* WORK TO BE COMPLETED:
The entries are to be output word for word, with the pictures omitted.

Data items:
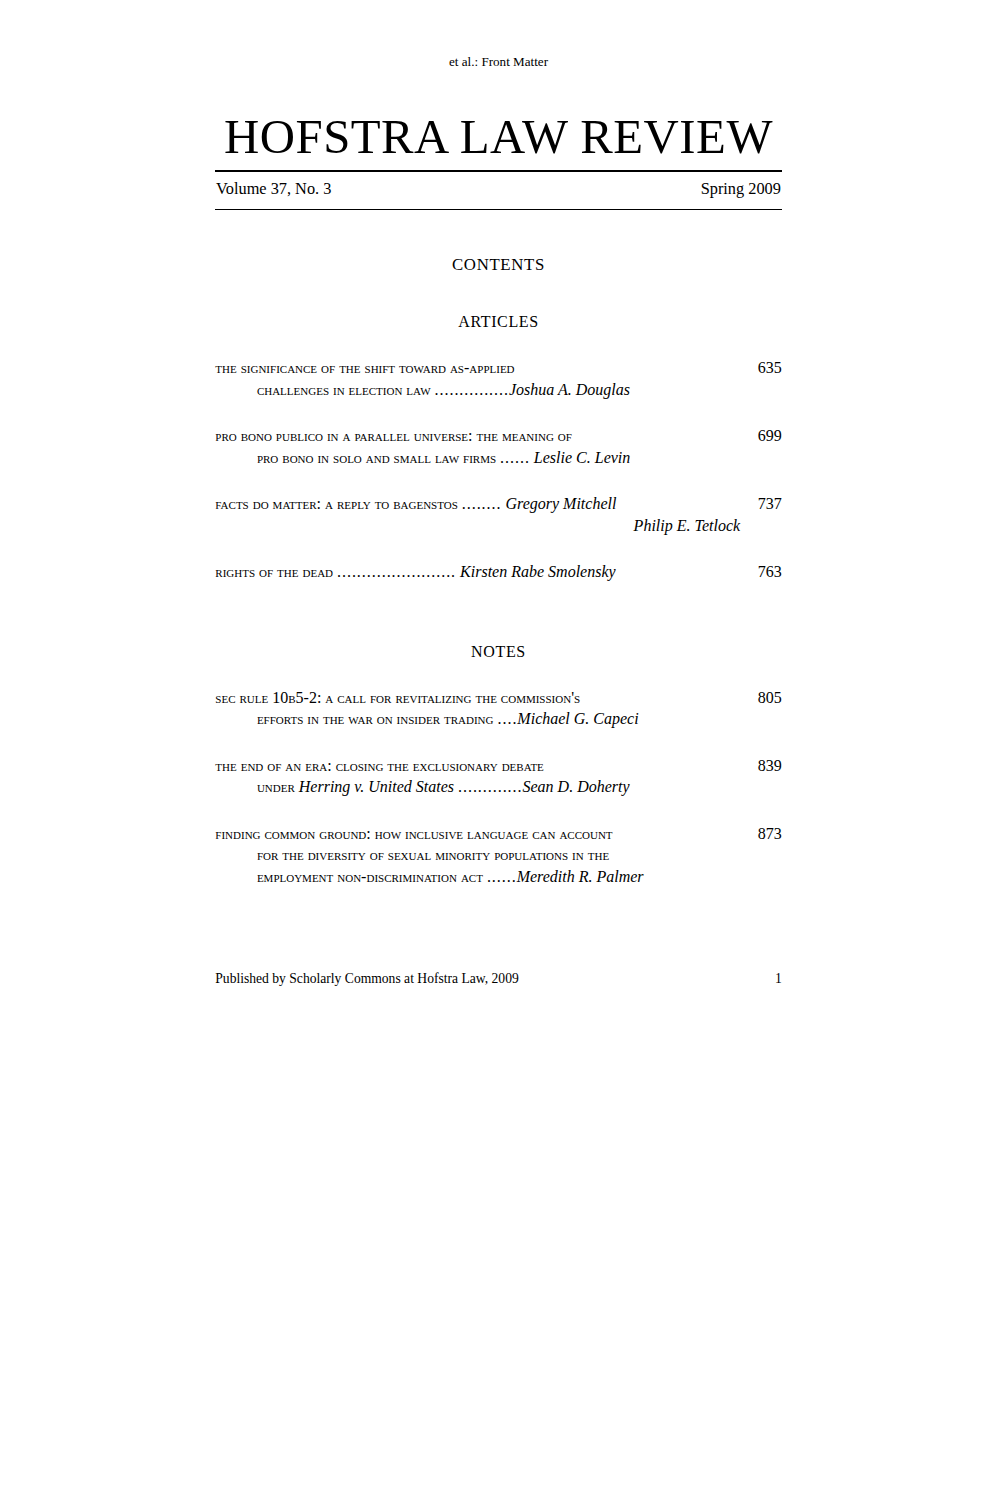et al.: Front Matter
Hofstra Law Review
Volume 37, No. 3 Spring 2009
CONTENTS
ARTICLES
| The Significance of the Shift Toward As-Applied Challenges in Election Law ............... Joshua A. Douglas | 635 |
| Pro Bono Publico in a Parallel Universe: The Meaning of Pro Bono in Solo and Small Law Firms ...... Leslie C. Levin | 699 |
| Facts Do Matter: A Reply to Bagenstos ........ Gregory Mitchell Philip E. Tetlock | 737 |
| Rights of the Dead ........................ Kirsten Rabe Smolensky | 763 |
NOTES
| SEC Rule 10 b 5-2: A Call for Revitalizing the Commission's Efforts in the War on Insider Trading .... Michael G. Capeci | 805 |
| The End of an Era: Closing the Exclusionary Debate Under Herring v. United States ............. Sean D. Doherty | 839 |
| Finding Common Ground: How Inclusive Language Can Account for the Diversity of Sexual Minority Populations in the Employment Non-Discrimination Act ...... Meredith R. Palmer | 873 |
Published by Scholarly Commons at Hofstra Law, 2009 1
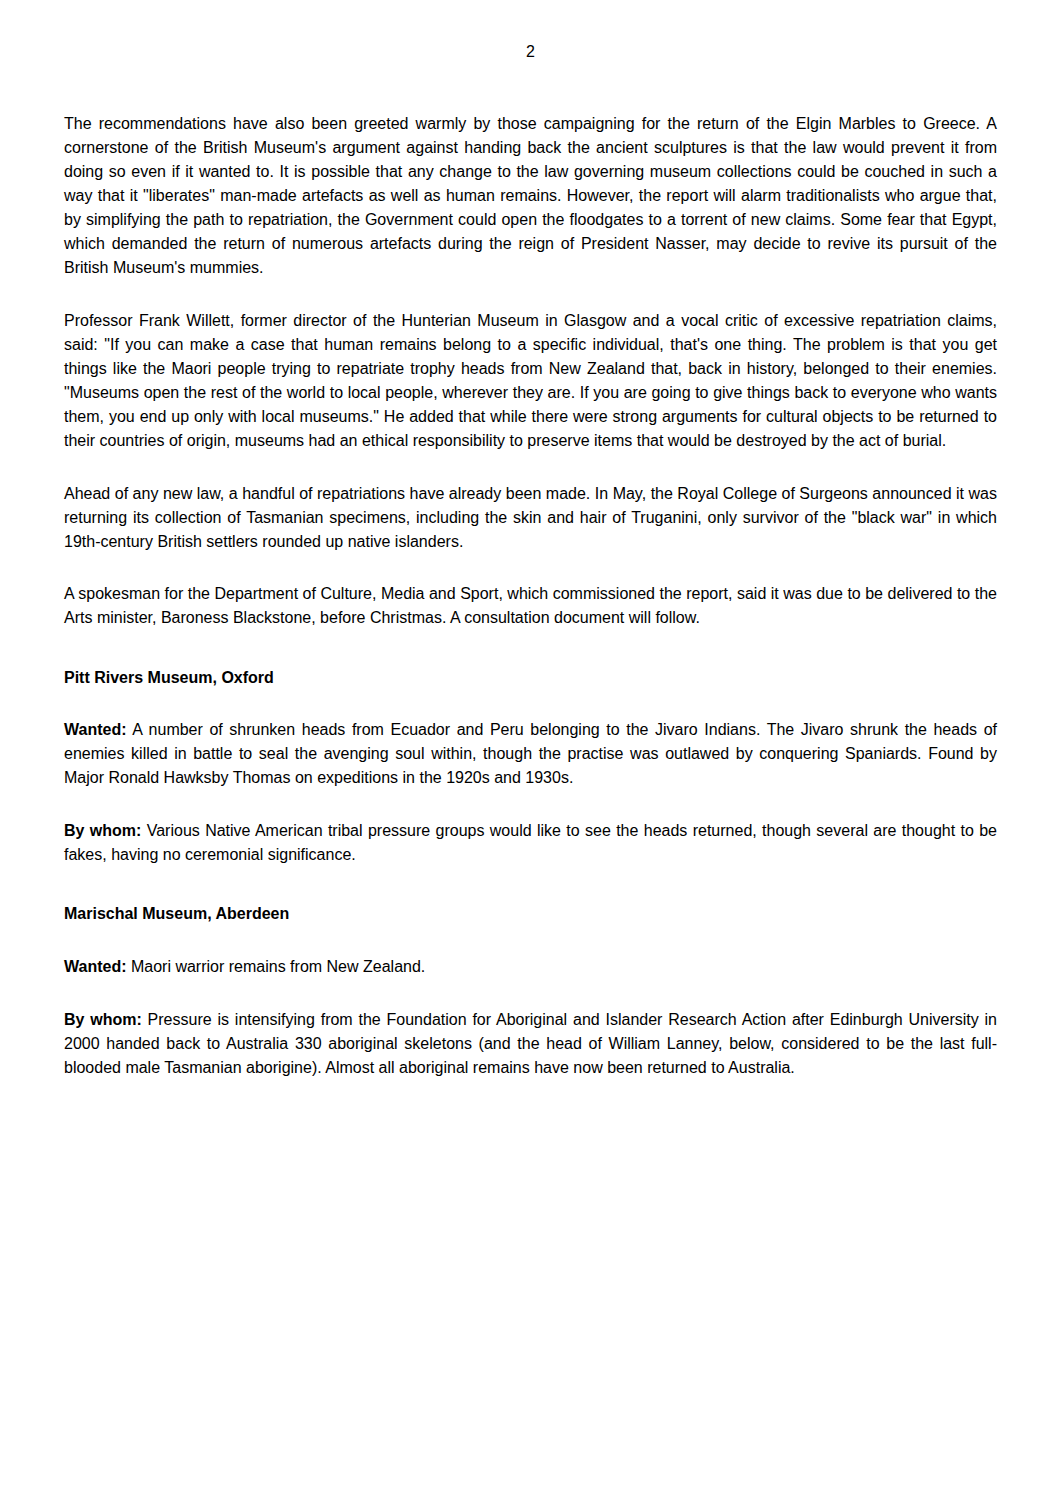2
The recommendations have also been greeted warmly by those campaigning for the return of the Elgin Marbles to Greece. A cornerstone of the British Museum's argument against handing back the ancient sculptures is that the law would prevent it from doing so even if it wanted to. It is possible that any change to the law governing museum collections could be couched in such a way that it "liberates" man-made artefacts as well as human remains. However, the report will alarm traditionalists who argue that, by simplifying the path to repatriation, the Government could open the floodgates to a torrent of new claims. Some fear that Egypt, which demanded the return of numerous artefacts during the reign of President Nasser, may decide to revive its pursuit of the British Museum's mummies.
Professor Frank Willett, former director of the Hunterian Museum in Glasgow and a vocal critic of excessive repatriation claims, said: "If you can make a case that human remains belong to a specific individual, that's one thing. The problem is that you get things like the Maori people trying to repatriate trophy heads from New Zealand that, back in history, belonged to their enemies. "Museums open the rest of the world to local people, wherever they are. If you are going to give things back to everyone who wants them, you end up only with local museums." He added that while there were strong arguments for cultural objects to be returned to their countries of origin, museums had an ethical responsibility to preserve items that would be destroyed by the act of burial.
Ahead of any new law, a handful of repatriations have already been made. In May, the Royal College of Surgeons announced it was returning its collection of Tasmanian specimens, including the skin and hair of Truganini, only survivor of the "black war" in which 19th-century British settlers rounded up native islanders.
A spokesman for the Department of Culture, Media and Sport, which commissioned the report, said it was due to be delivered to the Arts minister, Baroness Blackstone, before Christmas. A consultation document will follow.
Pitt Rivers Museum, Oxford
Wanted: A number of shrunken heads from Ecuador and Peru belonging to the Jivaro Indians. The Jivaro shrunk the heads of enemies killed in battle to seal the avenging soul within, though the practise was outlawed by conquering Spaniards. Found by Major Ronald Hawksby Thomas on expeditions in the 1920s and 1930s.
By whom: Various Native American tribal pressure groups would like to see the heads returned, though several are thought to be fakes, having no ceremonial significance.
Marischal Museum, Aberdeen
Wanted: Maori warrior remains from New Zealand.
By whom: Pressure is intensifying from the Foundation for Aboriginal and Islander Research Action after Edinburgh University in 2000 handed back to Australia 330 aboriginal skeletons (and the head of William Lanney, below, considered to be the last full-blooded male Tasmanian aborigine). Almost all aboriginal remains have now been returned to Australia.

* REPLY:
et al.: Front Matter
Hofstra Law Review
Volume 37, No. 3 Spring 2009
CONTENTS
ARTICLES
| The Significance of the Shift Toward As-Applied Challenges in Election Law ............... Joshua A. Douglas | 635 |
| Pro Bono Publico in a Parallel Universe: The Meaning of Pro Bono in Solo and Small Law Firms ...... Leslie C. Levin | 699 |
| Facts Do Matter: A Reply to Bagenstos ........ Gregory Mitchell Philip E. Tetlock | 737 |
| Rights of the Dead ........................ Kirsten Rabe Smolensky | 763 |
NOTES
| SEC Rule 10 b 5-2: A Call for Revitalizing the Commission's Efforts in the War on Insider Trading .... Michael G. Capeci | 805 |
| The End of an Era: Closing the Exclusionary Debate Under Herring v. United States ............. Sean D. Doherty | 839 |
| Finding Common Ground: How Inclusive Language Can Account for the Diversity of Sexual Minority Populations in the Employment Non-Discrimination Act ...... Meredith R. Palmer | 873 |
Published by Scholarly Commons at Hofstra Law, 2009 1
2
The recommendations have also been greeted warmly by those campaigning for the return of the Elgin Marbles to Greece. A cornerstone of the British Museum's argument against handing back the ancient sculptures is that the law would prevent it from doing so even if it wanted to. It is possible that any change to the law governing museum collections could be couched in such a way that it "liberates" man-made artefacts as well as human remains. However, the report will alarm traditionalists who argue that, by simplifying the path to repatriation, the Government could open the floodgates to a torrent of new claims. Some fear that Egypt, which demanded the return of numerous artefacts during the reign of President Nasser, may decide to revive its pursuit of the British Museum's mummies.
Professor Frank Willett, former director of the Hunterian Museum in Glasgow and a vocal critic of excessive repatriation claims, said: "If you can make a case that human remains belong to a specific individual, that's one thing. The problem is that you get things like the Maori people trying to repatriate trophy heads from New Zealand that, back in history, belonged to their enemies. "Museums open the rest of the world to local people, wherever they are. If you are going to give things back to everyone who wants them, you end up only with local museums." He added that while there were strong arguments for cultural objects to be returned to their countries of origin, museums had an ethical responsibility to preserve items that would be destroyed by the act of burial.
Ahead of any new law, a handful of repatriations have already been made. In May, the Royal College of Surgeons announced it was returning its collection of Tasmanian specimens, including the skin and hair of Truganini, only survivor of the "black war" in which 19th-century British settlers rounded up native islanders.
A spokesman for the Department of Culture, Media and Sport, which commissioned the report, said it was due to be delivered to the Arts minister, Baroness Blackstone, before Christmas. A consultation document will follow.
Pitt Rivers Museum, Oxford
Wanted: A number of shrunken heads from Ecuador and Peru belonging to the Jivaro Indians. The Jivaro shrunk the heads of enemies killed in battle to seal the avenging soul within, though the practise was outlawed by conquering Spaniards. Found by Major Ronald Hawksby Thomas on expeditions in the 1920s and 1930s.
By whom: Various Native American tribal pressure groups would like to see the heads returned, though several are thought to be fakes, having no ceremonial significance.
Marischal Museum, Aberdeen
Wanted: Maori warrior remains from New Zealand.
By whom: Pressure is intensifying from the Foundation for Aboriginal and Islander Research Action after Edinburgh University in 2000 handed back to Australia 330 aboriginal skeletons (and the head of William Lanney, below, considered to be the last full-blooded male Tasmanian aborigine). Almost all aboriginal remains have now been returned to Australia.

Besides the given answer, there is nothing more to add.